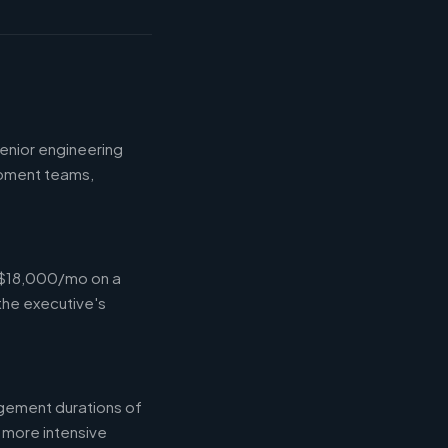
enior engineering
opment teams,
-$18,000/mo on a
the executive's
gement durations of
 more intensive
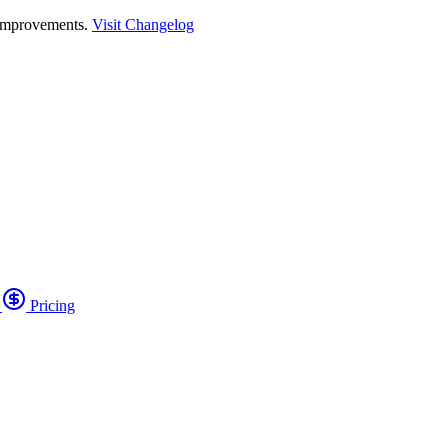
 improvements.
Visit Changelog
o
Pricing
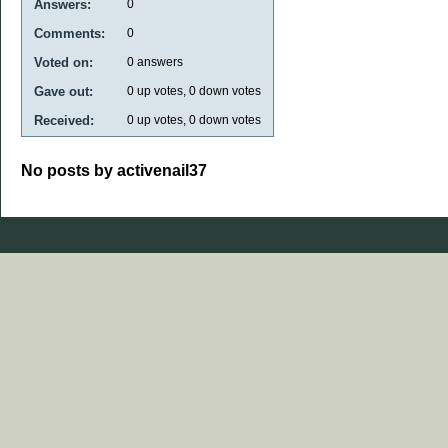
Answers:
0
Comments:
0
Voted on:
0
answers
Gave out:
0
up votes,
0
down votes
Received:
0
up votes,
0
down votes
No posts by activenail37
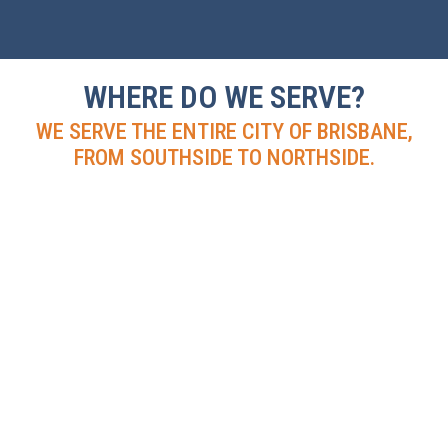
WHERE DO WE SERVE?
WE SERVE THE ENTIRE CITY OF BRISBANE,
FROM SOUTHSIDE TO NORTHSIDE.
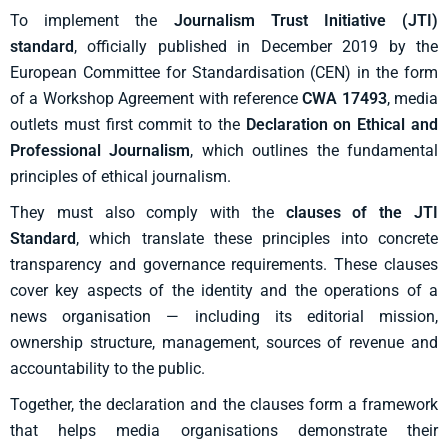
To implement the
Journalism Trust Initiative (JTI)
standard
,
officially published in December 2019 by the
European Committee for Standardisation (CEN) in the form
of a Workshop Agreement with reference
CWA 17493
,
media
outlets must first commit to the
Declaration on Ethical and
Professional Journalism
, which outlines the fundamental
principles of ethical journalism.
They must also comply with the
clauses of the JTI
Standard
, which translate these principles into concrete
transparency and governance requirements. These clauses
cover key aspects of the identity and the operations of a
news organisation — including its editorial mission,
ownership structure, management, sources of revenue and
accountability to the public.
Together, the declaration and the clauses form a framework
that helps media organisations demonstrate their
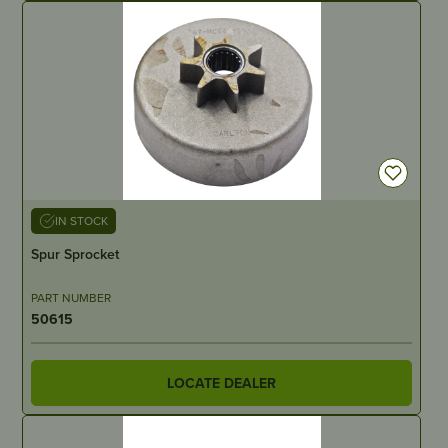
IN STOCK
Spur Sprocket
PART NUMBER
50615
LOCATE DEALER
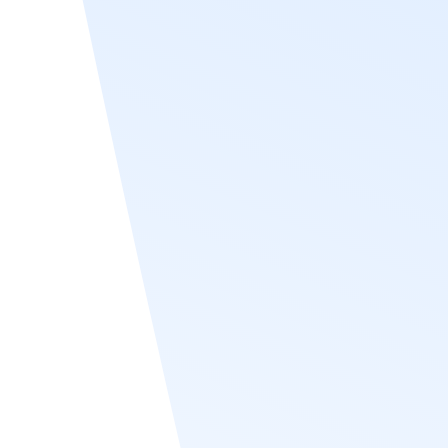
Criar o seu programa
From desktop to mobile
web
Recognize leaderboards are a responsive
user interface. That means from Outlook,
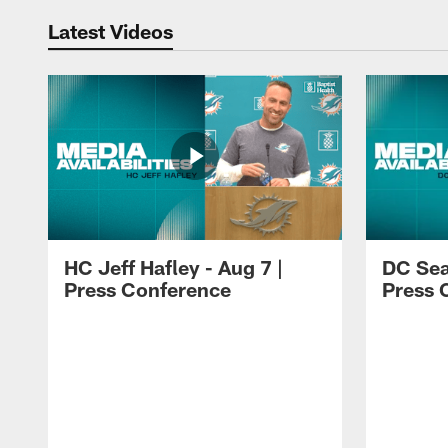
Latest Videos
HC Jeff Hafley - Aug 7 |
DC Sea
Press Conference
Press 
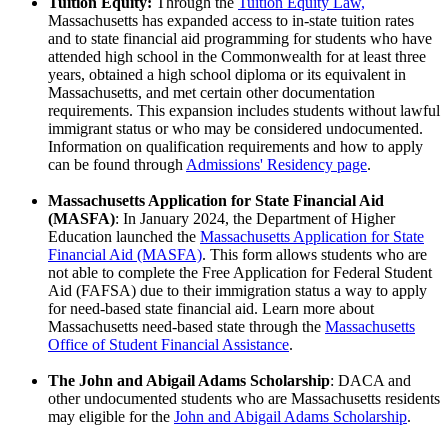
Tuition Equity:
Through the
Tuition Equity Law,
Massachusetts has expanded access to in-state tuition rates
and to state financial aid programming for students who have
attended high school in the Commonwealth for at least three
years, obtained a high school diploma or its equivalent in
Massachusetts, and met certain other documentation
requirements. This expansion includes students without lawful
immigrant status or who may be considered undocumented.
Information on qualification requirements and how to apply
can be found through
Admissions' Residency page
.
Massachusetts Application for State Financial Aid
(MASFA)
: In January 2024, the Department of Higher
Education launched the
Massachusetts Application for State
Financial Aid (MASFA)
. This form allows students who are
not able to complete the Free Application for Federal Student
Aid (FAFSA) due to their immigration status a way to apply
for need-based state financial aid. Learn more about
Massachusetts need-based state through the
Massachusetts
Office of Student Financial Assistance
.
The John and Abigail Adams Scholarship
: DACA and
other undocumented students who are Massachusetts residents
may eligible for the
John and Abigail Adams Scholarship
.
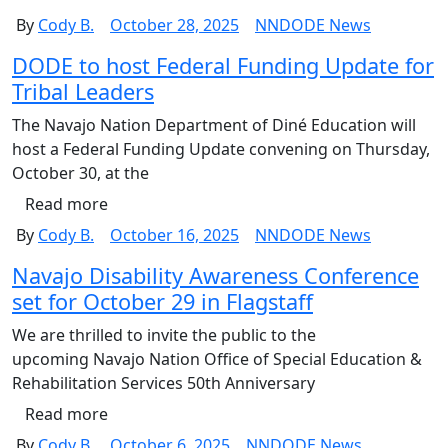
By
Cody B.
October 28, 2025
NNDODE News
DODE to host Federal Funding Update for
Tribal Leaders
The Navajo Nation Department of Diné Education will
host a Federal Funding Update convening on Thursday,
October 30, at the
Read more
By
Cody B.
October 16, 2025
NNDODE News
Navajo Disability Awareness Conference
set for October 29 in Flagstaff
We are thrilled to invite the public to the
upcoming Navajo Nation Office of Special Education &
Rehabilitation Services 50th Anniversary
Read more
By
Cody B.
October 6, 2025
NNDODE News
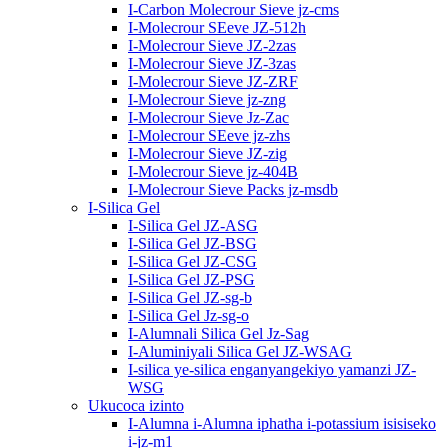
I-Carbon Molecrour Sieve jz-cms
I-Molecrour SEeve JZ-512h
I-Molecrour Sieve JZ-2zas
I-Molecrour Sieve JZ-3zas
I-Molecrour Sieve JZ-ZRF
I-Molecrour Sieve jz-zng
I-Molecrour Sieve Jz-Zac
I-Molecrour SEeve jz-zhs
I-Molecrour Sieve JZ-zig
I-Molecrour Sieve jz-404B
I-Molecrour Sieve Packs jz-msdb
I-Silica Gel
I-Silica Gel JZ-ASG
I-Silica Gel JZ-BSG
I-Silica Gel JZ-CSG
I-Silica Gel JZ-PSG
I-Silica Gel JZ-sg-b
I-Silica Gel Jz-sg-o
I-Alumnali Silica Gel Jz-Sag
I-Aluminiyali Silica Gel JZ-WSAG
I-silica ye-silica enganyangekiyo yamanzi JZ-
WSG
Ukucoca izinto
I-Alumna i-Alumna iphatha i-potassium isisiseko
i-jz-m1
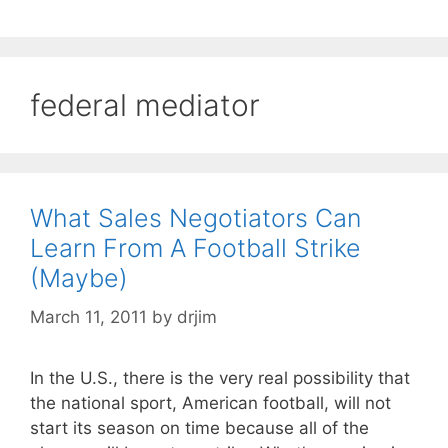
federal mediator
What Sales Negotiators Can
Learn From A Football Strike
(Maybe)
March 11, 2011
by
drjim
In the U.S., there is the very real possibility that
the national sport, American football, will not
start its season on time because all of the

____

* **EXERCISE DESCRIPTION**
Copy out every line unchanged, starting with the one that contains "federal mediator" and continuing down to the very last line, with both of those lines included.

* **ANSWER TO THIS EXERCISE**
federal mediator
What Sales Negotiators Can
Learn From A Football Strike
(Maybe)
March 11, 2011
by
drjim
In the U.S., there is the very real possibility that
the national sport, American football, will not
start its season on time because all of the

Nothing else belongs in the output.